General

Jérémie Jean Raoul Bélanger, 1990-2015

An energetic prankster, he was eager to make people smile. He chased a lifelong dream to fly helicopters, with no regrets.

MAC42_THE_ENDMERGE_POSTJérémie Jean Raoul Bélanger was born on Sept. 18, 1990, in Kapuskasing, Ont., to Jackie, a nurse, and André, a supervisor at Ontario Power Generation. Jérémie was the middle child, with siblings Michèle and Mathieu born within 2½ years before and after him.

As a boy, Jérémie was full of energy. At swimming competitions, he was notorious for his muffin-induced sugar highs, which would lead him to beat his opponents, as “Muffin Boy” struck again. His stunts on skis and tackles on soccer fields led him to break a series of bones and teeth, and an attempt at a backflip off the monkey bars in middle school put him in the hospital. “I always told him that extreme sports equal extreme pain,” says Jackie. Jérémie’s pranks were equally extreme: He once hid in the back of his sister’s car as she drove to Swiss Chalet to pick up dinner. Then, at an intersection on the way home, he appeared in the rear-view mirror as a hooded figure, causing his sister to scream hysterically. “We could’ve gotten into a major crash,” Michèle recalls, “but Jérémie would go out of his way to make people smile.”
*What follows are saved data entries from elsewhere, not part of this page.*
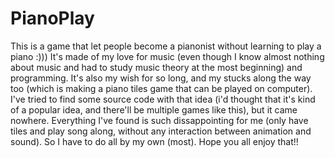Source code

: # PianoPlay
This is a game that let people become a pianonist without learning to play a piano :)))
It's made of my love for music (even though I know almost nothing about music and had to study music theory at the most beginning) and programming.
It's also my wish for so long, and my stucks along the way too (which is making a piano tiles game that can be played on computer).
I've tried to find some source code with that idea (i'd thought that it's kind of a popular idea, and there'll be multiple games like this), but it came nowhere. Everything I've found is such dissappointing for me (only have tiles and play song along, without any interaction between animation and sound). So I have to do all by my own (most).
Hope you all enjoy that!!
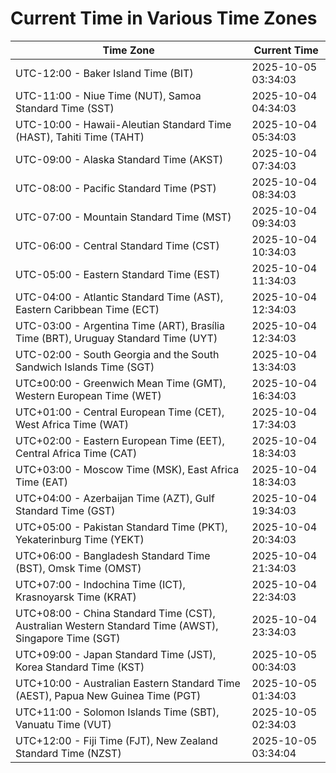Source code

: # Current Time in Various Time Zones

| Time Zone | Current Time |
|-----------|--------------|
| UTC-12:00 - Baker Island Time (BIT) | 2025-10-05 03:34:03 |
| UTC-11:00 - Niue Time (NUT), Samoa Standard Time (SST) | 2025-10-04 04:34:03 |
| UTC-10:00 - Hawaii-Aleutian Standard Time (HAST), Tahiti Time (TAHT) | 2025-10-04 05:34:03 |
| UTC-09:00 - Alaska Standard Time (AKST) | 2025-10-04 07:34:03 |
| UTC-08:00 - Pacific Standard Time (PST) | 2025-10-04 08:34:03 |
| UTC-07:00 - Mountain Standard Time (MST) | 2025-10-04 09:34:03 |
| UTC-06:00 - Central Standard Time (CST) | 2025-10-04 10:34:03 |
| UTC-05:00 - Eastern Standard Time (EST) | 2025-10-04 11:34:03 |
| UTC-04:00 - Atlantic Standard Time (AST), Eastern Caribbean Time (ECT) | 2025-10-04 12:34:03 |
| UTC-03:00 - Argentina Time (ART), Brasília Time (BRT), Uruguay Standard Time (UYT) | 2025-10-04 12:34:03 |
| UTC-02:00 - South Georgia and the South Sandwich Islands Time (SGT) | 2025-10-04 13:34:03 |
| UTC±00:00 - Greenwich Mean Time (GMT), Western European Time (WET) | 2025-10-04 16:34:03 |
| UTC+01:00 - Central European Time (CET), West Africa Time (WAT) | 2025-10-04 17:34:03 |
| UTC+02:00 - Eastern European Time (EET), Central Africa Time (CAT) | 2025-10-04 18:34:03 |
| UTC+03:00 - Moscow Time (MSK), East Africa Time (EAT) | 2025-10-04 18:34:03 |
| UTC+04:00 - Azerbaijan Time (AZT), Gulf Standard Time (GST) | 2025-10-04 19:34:03 |
| UTC+05:00 - Pakistan Standard Time (PKT), Yekaterinburg Time (YEKT) | 2025-10-04 20:34:03 |
| UTC+06:00 - Bangladesh Standard Time (BST), Omsk Time (OMST) | 2025-10-04 21:34:03 |
| UTC+07:00 - Indochina Time (ICT), Krasnoyarsk Time (KRAT) | 2025-10-04 22:34:03 |
| UTC+08:00 - China Standard Time (CST), Australian Western Standard Time (AWST), Singapore Time (SGT) | 2025-10-04 23:34:03 |
| UTC+09:00 - Japan Standard Time (JST), Korea Standard Time (KST) | 2025-10-05 00:34:03 |
| UTC+10:00 - Australian Eastern Standard Time (AEST), Papua New Guinea Time (PGT) | 2025-10-05 01:34:03 |
| UTC+11:00 - Solomon Islands Time (SBT), Vanuatu Time (VUT) | 2025-10-05 02:34:03 |
| UTC+12:00 - Fiji Time (FJT), New Zealand Standard Time (NZST) | 2025-10-05 03:34:04 |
Nobody really knows what fuelled Jérémie’s passion for helicopters. There were no pilots in the family, and he hadn’t been on a plane until he was 15. Yet, by elementary school, he was doing projects on helicopter pilots, playing with remote-control choppers (sometimes getting them tangled in his sister’s hair), and racing to the window any time one flew overhead. “He wanted to be a pilot from the get-go,” says Jackie. “I thought eventually the fascination would go away.”

It didn’t. After Jérémie graduated high school, Jackie felt he was too young to fly, so he spent three years in a bachelor of science program at Brock University. Jérémie eventually switched to study aviation at Conestoga College and the Great Lakes Helicopter training school, where he spent as much time as possible around helicopters. While training in northern Ontario, Jérémie helped to build makeshift helipads with logs, landed in swamps and responded to signal fires. When his instructors took people on rides at fairs or exhibitions, Jérémie volunteered to give safety briefings. “He was in love with them,” says JoAnne Leyburn, general manager of Great Lakes Helicopter. “Jeremy was meant to be a helicopter pilot.”

Jérémie was also a helicopter friend, always hovering close in case people needed him or simply needed a smile. After joining a men’s soccer league, he often drove multiple hours to show up for games and, in the stands or at team gatherings, played tea party with a teammate’s four-year-old daughter. He encouraged his girlfriend, whom he had met in high school, to get through medical school, and often mentored his classmates to help them understand the material in their textbooks.

Even as an adult, his pranks knew no bounds: He once hid under a classmate’s bed for two hours, then started scratching at the mattress in the middle of the night; another time, he called his grandfather as a suspicious tax auditor; once, he and a friend “borrowed” a chicken from a farm, only to realize the friend was allergic to chicken feathers.

Jérémie knew the risks of flying. During his training, an instructor died in a crash, and the student on board suffered injuries. He called his mother immediately. “Mom, I gotta talk to you before you see the news,” he said. Jérémie explained to her that flying was his passion and he wouldn’t regret his decision if something happened to him.

After flight school, he applied for a job at Apex Helicopters Inc., an agricultural-spraying company in Wroxeter, Ont. Even though he was more than two hours late for the interview, he got the job. “Even if he messed something up, after five minutes talking to him, you forgot why you were mad at him,” says Chris Vankoughnett, the company’s owner. Jérémie’s family gave him his first pilot’s helmet, which became his proudest possession.

On Sept. 11, Jérémie was flying with a co-worker from a camp near Foleyet, Ont. The pair didn’t radio in a flight plan, but left a note saying they had gone to deliver paperwork to another camp. Two days later, they were found dead among helicopter wreckage. The Transportation Safety Board says it may take a year to clarify what happened. Jérémie was one week shy of his 25th birthday.